Accordingly, the support classes are subject to a higher level of risk than the
Planned Amortization or Target Amortization Bonds because the support classes
have a higher degree of average life variability. Because the support classes
have a higher degree of average life variability, they generally pay a higher
yield.
Principal Only Bonds: This class of stripped CMOs has the
right to all principal payments from the underlying mortgage-backed securities.
Principal Only Bonds sell at a deep discount. The return on a Principal Only
Bond increases the faster prepayments are received at par. The return on a
Principal Only Bond decreases if the rate of prepayment is slow. Slow prepayment
can also cause great delays in recognizing gains.

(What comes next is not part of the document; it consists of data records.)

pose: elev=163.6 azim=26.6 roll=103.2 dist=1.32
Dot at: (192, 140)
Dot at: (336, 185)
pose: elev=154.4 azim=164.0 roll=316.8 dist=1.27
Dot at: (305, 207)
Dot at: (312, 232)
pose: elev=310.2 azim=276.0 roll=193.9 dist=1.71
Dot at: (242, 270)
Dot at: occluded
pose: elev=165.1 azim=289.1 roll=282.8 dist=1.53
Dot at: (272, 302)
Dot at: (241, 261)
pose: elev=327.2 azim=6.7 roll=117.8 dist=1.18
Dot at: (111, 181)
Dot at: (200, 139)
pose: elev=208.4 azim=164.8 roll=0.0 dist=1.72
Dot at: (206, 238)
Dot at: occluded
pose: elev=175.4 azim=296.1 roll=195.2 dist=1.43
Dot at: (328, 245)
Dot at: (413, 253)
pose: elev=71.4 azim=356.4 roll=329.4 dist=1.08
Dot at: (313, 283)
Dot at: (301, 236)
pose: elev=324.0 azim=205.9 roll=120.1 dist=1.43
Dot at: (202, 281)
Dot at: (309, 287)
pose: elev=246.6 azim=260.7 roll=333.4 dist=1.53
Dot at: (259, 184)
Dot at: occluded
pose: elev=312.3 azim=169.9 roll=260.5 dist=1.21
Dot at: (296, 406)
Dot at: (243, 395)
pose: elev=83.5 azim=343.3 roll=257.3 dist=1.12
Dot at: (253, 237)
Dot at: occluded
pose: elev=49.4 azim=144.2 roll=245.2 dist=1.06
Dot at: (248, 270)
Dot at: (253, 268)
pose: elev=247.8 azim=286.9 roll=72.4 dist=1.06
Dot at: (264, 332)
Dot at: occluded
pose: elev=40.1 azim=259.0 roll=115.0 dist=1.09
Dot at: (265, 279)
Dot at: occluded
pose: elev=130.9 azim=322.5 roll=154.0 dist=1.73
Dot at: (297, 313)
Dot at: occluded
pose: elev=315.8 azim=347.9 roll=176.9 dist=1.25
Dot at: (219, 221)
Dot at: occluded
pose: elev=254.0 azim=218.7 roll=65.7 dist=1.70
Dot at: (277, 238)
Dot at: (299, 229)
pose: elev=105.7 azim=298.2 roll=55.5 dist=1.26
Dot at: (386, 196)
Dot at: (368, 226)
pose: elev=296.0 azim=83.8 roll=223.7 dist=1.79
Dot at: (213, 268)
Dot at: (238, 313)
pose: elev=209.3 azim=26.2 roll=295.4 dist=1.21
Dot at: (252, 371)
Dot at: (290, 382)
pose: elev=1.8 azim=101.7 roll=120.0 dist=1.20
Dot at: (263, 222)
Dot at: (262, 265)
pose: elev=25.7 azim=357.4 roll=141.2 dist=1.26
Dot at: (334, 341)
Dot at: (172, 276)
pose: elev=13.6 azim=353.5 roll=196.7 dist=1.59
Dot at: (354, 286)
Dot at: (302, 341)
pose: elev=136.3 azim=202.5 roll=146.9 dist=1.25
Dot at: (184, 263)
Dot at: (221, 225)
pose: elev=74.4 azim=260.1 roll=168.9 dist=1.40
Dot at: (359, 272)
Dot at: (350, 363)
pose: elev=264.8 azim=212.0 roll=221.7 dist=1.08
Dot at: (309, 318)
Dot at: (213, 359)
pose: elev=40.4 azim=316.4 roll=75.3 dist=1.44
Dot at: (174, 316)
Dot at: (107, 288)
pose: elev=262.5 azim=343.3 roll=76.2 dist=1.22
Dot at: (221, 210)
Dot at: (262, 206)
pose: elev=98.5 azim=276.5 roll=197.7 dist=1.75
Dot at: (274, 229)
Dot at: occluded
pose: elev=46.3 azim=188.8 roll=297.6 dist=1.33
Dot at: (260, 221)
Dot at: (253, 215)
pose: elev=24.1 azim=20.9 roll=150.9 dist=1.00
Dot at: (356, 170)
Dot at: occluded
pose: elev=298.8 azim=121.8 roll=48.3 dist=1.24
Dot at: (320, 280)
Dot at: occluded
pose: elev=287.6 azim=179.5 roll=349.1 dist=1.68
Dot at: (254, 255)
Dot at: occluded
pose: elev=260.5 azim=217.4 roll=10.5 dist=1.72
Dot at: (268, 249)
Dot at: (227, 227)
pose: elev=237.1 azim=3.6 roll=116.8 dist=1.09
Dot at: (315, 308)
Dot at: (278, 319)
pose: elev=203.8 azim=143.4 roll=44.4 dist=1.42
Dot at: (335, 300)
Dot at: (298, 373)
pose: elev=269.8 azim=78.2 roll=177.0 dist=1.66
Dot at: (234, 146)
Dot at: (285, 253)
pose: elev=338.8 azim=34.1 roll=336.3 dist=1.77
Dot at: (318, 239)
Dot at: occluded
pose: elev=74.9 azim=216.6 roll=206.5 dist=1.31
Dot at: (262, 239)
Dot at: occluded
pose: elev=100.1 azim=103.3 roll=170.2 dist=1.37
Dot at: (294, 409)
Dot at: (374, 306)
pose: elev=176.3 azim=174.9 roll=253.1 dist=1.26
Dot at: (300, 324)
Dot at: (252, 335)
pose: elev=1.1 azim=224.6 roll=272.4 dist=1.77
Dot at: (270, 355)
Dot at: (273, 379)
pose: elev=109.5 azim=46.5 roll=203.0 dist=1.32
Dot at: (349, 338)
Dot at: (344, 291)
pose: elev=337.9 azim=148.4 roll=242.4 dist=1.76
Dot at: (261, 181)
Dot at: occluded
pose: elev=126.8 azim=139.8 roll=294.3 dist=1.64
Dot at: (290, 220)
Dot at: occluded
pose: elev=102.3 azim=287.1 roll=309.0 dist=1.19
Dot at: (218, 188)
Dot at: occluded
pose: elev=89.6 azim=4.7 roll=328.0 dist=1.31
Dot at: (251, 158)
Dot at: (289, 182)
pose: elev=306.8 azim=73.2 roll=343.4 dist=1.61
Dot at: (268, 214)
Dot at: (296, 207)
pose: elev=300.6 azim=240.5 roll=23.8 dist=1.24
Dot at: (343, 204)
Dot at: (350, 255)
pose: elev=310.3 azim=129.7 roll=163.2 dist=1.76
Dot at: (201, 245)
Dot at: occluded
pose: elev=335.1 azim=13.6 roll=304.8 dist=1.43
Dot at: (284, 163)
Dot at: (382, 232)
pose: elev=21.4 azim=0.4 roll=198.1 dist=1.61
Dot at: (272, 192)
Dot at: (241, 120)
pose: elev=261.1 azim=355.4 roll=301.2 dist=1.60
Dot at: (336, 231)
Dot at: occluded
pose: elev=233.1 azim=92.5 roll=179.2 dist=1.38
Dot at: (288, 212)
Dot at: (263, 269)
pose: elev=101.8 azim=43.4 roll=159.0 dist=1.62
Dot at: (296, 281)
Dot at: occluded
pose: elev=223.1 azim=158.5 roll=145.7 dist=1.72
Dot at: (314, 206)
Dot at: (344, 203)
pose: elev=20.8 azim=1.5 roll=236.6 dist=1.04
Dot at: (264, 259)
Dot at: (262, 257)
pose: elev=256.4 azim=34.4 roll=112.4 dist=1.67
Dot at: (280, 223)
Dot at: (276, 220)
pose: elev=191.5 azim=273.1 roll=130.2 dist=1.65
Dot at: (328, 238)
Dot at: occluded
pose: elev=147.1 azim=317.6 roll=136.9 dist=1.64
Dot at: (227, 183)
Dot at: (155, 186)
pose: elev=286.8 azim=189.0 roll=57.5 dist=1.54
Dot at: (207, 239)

Pledged as collateral to secure the payment of interest and
principal on each type of CMO in the Portfolio will be Ginnie Maes, Fannie Maes
or Freddie Macs, guaranteed by GNMA, FNMA and FHLMC, respectively. The Units of
the Trust, however, will not be guaranteed by GNMA, FNMA, FHLMC, the United
States or any of its agencies. The Trust may contain CMOs, the collateral
pledged to secure which, are mortgages referred to as "Relocation Mortgages."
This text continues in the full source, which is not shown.